Dr. Mona Fayad (Arabic: منى فياض, born 1950) is a francophone Lebanese intellectual, writer, and political activist. She is one of the most prominent Shiite opponents of Hezbollah. She is a professor of psychology at the Lebanese University.

== Biography ==
She teaches psychology at the Lebanese University in Beirut. She is a member of the Lebanese Association of Women Researchers. In 2001, she was a founding member of the Democratic Renewal Movement headed by Nassib Lahoud, and was a member of committee until 2010.

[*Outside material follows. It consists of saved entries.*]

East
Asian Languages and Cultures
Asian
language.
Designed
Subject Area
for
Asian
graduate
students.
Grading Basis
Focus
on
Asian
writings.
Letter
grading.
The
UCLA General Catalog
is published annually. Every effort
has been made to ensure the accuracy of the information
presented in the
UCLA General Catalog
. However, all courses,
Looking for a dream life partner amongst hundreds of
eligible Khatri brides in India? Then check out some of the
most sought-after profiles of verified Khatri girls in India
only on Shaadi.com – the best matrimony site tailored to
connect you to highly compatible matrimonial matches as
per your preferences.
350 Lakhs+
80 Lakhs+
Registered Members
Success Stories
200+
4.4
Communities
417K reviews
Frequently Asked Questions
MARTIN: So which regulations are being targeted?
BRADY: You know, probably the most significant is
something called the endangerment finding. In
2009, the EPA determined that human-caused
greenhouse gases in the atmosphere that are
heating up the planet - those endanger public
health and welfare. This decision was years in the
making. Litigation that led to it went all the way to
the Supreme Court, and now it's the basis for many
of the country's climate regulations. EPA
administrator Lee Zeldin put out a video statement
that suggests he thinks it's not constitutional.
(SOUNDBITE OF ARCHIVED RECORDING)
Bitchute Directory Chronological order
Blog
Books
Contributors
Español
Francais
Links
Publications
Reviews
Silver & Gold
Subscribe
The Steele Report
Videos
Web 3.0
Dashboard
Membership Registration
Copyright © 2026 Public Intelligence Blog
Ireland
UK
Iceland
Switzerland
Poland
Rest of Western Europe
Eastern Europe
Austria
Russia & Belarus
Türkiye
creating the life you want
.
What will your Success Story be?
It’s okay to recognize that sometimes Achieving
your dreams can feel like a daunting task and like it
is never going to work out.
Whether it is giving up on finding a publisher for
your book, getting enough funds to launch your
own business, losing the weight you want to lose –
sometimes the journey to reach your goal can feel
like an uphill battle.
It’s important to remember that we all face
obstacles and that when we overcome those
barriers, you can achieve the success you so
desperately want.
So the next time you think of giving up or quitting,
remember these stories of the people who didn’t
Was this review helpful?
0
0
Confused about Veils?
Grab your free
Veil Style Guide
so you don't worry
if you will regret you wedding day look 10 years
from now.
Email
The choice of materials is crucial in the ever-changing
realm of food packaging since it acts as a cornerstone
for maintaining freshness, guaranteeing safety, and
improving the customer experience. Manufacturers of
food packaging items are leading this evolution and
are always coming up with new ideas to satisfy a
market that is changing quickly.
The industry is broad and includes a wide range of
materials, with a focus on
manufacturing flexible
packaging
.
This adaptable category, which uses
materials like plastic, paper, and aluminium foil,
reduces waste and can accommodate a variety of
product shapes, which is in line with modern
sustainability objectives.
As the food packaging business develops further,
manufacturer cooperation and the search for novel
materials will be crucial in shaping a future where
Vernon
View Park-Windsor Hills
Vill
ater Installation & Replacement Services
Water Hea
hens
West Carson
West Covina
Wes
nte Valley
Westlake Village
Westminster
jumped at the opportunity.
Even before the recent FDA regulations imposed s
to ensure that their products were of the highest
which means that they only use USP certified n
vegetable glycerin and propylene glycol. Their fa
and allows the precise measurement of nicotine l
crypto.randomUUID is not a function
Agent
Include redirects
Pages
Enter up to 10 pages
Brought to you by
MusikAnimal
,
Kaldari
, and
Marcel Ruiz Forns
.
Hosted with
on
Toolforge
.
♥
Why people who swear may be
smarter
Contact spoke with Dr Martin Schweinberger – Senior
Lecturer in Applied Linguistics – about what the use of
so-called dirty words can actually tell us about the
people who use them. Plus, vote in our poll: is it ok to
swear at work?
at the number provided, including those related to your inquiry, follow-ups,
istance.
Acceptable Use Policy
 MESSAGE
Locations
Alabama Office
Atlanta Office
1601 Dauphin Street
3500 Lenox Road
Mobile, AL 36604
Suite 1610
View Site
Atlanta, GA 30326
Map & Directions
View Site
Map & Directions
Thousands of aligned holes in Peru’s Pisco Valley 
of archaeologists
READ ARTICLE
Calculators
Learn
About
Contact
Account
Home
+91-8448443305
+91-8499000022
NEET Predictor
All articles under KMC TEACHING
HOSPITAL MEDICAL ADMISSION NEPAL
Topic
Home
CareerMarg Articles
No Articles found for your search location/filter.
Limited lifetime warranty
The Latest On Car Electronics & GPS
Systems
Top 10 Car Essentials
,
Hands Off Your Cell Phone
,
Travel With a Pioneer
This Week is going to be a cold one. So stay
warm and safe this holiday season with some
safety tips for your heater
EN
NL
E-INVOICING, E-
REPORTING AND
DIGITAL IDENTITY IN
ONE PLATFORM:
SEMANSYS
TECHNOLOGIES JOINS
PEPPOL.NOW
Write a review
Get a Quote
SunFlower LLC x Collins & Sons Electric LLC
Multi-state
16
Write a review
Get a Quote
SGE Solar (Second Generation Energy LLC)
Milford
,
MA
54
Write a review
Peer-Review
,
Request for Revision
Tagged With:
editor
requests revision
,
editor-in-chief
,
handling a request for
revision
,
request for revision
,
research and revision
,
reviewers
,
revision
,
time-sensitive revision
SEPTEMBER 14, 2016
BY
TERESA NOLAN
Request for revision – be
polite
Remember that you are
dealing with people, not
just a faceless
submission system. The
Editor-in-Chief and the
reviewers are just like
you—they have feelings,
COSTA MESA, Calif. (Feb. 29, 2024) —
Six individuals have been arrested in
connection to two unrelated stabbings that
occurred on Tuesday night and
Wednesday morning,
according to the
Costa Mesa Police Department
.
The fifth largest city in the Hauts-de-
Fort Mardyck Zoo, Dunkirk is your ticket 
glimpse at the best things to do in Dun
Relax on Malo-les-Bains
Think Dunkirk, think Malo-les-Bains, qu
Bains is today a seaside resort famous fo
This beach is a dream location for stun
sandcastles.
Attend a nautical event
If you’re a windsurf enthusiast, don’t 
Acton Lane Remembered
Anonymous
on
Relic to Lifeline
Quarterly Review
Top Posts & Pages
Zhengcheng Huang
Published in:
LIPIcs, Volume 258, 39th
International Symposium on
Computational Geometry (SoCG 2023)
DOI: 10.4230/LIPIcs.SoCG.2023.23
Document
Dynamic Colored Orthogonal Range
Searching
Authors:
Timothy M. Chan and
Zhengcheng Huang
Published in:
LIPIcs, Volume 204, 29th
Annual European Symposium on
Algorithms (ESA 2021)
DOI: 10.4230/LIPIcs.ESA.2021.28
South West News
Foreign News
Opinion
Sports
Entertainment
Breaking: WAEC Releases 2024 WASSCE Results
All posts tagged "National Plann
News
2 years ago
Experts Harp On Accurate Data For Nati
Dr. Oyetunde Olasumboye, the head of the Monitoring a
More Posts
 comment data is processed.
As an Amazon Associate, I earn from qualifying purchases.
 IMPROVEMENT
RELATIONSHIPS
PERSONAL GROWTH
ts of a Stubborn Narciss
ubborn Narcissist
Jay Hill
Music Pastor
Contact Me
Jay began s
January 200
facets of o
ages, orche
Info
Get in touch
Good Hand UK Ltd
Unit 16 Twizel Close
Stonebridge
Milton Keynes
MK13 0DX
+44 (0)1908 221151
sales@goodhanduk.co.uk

=== Opposition to Hezbollah ===
Fayad is one of the most prominent Shiite opponents of Hezbollah.

She became known to the public during the 2006 Lebanon-Israeli war between Hezbollah and Israel, throughout numerous articles in which she criticized the blackmail and pressures that the Shiite intellectuals went through from Hezbollah.

Fayad strongly condemned the assassination of her colleague, Lukman Slim, in 2021, suggesting Hezbollah was behind the assassination.

== Publications ==
Source:
- The Body in the Trap, Dar Al Rais, Beirut, 2000.
- The Child Schoole’s Education in The Family and Cultural Space, Arab cultural center, Beirut-Rabat, 2004.
- Arab Culturel’s Masques, Dar athakafa, Cairo, 2006.
- To be Lebanese, Dar alarabyah lilouloum, Beirut, 2008.
- How to Deal With Violence That Exists Among Us, Dar Al Nahda, Beirut, 2012.